Tuesday, August 2, 2016
A century of French wine vintages
It has been quite some time since I have produced a network-based exploratory data analysis (EDA) of some multivariate dataset, so it could be time to do so again.
In the wine industry, it is common to provide quality scores for the different vintages from particular wine-producing regions. These so-called vintage charts are intended to tell us how the harvest quality has varied from vintage to vintage. They are often disparaged, because they simplify the complexities of each harvest (where there can be considerable spatial variation) down into a single number. They also make little sense if a single number is applied to a very large area, which often occurs in practice.
Nevertheless, they can be an interesting and informative guide to the general features of each vintage, especially if they cover a long period of time.
My interest in this concept comes from the fact that I have recently started a blog about wine: The Wine Gourd.
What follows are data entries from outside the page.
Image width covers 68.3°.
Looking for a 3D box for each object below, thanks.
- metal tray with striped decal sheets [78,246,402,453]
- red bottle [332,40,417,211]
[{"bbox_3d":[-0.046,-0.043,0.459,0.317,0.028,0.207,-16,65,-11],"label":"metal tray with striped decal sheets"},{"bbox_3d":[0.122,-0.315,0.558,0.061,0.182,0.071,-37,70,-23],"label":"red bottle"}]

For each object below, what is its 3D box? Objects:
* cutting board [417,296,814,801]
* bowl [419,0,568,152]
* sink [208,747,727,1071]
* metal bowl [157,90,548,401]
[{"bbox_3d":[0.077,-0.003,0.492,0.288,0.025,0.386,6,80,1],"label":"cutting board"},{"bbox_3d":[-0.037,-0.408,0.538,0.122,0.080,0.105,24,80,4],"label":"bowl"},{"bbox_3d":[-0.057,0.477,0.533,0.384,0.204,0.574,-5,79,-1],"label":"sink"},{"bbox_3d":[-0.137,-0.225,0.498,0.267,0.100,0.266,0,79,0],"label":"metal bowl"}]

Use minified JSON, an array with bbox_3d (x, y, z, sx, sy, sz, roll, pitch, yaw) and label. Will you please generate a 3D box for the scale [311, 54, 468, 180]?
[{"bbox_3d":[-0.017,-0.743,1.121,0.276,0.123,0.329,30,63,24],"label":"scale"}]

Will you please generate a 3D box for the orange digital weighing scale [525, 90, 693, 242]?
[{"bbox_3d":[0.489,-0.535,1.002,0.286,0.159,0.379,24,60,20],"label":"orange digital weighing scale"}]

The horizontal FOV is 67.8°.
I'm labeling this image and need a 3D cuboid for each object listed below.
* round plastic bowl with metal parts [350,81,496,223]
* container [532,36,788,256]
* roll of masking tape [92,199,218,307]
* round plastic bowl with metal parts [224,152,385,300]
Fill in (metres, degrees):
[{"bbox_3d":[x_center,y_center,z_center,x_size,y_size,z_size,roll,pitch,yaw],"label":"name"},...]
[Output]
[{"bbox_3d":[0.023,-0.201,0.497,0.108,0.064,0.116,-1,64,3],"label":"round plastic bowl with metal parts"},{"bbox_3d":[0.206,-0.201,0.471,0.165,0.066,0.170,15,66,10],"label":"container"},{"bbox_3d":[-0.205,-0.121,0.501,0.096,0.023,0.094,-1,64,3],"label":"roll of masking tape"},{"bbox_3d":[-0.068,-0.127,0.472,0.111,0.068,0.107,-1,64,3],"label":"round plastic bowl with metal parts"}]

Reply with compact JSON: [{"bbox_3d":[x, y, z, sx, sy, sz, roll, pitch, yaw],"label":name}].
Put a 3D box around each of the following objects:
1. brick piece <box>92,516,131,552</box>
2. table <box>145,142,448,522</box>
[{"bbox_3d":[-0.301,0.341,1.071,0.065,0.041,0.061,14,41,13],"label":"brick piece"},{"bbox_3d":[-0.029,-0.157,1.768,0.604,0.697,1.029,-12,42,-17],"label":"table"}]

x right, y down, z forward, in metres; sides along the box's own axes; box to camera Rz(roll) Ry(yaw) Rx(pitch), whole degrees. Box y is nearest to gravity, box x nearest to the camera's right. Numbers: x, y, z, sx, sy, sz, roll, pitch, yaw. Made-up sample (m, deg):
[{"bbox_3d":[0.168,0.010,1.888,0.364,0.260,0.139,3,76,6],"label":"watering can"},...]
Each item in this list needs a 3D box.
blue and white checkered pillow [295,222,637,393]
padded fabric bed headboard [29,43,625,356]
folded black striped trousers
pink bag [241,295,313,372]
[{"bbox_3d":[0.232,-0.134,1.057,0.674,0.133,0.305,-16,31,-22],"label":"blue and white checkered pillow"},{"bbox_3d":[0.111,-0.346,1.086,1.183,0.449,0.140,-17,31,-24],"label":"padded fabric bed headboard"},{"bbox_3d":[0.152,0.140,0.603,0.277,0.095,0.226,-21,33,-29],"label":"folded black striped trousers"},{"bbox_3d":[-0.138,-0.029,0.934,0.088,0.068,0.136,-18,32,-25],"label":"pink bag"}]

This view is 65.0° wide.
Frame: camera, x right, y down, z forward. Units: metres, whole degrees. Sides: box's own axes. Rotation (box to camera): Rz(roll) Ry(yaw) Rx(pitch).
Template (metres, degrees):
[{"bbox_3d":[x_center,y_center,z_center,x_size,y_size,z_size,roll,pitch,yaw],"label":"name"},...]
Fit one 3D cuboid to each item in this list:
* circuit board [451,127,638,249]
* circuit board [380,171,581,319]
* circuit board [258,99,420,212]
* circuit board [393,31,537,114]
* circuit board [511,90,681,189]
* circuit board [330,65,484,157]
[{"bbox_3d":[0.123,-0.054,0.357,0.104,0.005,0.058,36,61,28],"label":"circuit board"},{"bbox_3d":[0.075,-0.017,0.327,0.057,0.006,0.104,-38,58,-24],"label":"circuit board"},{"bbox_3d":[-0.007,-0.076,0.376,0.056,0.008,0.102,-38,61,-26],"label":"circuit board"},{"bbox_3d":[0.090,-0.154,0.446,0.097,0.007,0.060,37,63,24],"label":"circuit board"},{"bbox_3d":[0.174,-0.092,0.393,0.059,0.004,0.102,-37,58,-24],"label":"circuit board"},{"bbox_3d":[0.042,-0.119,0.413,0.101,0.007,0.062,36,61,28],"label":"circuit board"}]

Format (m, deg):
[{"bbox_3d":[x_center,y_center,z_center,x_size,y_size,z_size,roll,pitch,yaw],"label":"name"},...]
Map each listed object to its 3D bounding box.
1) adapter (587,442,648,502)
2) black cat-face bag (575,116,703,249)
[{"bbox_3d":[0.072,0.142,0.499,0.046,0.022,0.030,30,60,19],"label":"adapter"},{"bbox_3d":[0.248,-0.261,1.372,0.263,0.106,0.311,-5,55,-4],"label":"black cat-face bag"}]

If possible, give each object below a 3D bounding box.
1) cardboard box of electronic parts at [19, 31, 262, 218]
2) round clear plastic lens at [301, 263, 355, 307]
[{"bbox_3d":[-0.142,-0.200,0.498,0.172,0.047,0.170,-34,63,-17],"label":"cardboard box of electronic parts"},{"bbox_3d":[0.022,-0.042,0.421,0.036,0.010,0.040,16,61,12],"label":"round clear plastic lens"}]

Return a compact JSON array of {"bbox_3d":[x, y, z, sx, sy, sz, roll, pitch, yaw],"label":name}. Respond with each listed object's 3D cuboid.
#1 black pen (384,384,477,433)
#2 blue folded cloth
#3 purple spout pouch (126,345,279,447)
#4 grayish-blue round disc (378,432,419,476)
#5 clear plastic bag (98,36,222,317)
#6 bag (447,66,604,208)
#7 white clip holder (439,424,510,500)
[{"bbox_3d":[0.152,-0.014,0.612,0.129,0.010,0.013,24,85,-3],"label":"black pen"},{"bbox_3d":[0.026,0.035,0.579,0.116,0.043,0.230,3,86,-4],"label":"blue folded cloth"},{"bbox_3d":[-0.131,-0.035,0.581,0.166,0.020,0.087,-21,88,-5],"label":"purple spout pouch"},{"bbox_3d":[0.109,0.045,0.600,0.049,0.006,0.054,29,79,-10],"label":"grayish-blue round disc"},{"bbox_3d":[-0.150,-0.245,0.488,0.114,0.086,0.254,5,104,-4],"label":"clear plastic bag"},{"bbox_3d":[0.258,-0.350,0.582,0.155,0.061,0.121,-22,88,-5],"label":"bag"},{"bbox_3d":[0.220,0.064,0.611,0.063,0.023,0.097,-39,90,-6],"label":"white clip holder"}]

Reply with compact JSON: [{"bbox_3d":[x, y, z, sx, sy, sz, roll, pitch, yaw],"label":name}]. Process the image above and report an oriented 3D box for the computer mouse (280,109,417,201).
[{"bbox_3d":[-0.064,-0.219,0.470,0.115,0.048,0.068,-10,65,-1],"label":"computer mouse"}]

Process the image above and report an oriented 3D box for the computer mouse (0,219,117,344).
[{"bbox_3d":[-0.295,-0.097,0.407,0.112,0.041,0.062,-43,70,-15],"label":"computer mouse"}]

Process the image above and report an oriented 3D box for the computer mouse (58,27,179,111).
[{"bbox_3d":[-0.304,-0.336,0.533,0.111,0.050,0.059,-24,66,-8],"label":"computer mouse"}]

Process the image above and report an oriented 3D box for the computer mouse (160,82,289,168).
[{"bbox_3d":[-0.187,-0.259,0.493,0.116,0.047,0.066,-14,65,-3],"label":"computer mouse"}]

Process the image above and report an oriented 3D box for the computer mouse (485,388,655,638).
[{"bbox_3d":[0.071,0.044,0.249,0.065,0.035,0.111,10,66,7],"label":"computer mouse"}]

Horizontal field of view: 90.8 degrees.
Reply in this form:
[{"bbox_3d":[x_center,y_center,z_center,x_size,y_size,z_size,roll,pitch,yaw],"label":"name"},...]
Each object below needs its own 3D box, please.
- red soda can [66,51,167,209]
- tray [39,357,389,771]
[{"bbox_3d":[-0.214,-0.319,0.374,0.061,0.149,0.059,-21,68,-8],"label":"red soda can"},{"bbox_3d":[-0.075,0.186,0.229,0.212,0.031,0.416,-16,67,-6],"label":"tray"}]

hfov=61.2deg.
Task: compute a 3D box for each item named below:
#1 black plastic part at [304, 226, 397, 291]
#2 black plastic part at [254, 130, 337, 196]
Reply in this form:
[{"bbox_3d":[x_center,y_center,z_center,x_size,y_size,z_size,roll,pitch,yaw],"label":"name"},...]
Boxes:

In the interests of doing something different to every other wine blogger, this blog delves into the world of wine data, instead of the usual reviews of recently released wines. The intention is to ferret out some of the interesting stuff, and to bring it out into the light, for everyone to see. Hopefully, this will be both interesting and informative.
French wine vintages
The Cavus Vinifera web site has produced vintage charts for several of the wine-producing regions of France, from the year 1900 to the present. This is very unusual, as most vintage charts cover a much shorter period of time. This circumstance thus provides the opportunity to compare these French regions over the past century, to investigate to what extent vintage variation is correlated among these areas.
Each vintage from 1900-2014 has been rated on a scale of 0-20. The region and wines covered by the entire time span include:
Région de Bordeaux (rouge)
Région de Bordeaux (blanc)
Région de Bordeaux (liquoreux)
Région de la Bourgogne (rouge)
Région de la Bourgogne (blanc)
Région du Rhône (Nord)
Région du Rhône (Sud)
Région du Loire (rouge)
Région de la Champagne
Région du Beaujolais
As usual, we can use a phylogenetic network to visualize these data, with the network being used as a form of exploratory data analysis. I first used the manhattan distance to calculate the similarity of the different years and regions, based on the quality scores. This was followed by a neighbor-net analysis to display the between-region and the between-year similarities as two phylogenetic networks.
The network for the ten regions is shown in the first graph. Regions that are closely connected in the network are similar to each other based on the variation in their vintage quality scores through time, and those that are further apart are progressively more different from each other.
Not unexpectedly, the different wines from the same regions form neighborhoods: the three wines types from Bordeaux (in south-western France); the three wines from Burgundy and Beaujolais (along the Saône River in eastern France); and the two wines from the Rhône River (in the south-east). However, unexpectedly, the Loire wine, from western France, is associated with the Rhône wines, while the Champagne region, in northern France, is somewhat isolated.
The network for the 115 years is shown in the second graph. In this case, years that are closely connected in the network are similar to each other based on the vintage quality scores averaged across all of the regions, and those that are further apart are progressively more different from each other.
Here, the years form a gradient from the poorest-quality years, at the top, to the best-quality vintages at the bottom. Only four of the vintages are labeled, but the vintages at the top of the network include 1902, 1910, 1913, 1930, 1931, and 1968. The vintages at the bottom of the graph include: 1929, 1945 and 1947, followed by 1928, 1949, 1989 and 1990, and then 1906, 1953, 1959, 1961 and 2005.
Note that the 1930s were generally not a good time for wine-making in France, and nor were the 1910s (although 1906 was an early century exception). The 1940s and 1950s, on the other hand, were generally good times for wine production.
The 1910 vintage stands out as particularly poor, with none of the regions scoring more than 10 out of 20 for their grape harvest, and both Burgundy wines scoring 0. This contrasts with the best years, where no region scored less than 16 out of 20.
Needless to say, the years stacked in the middle of the graph were variable, with some regions having a good time in a particular year and some having a bad time in that same year. This is the normal state of affairs.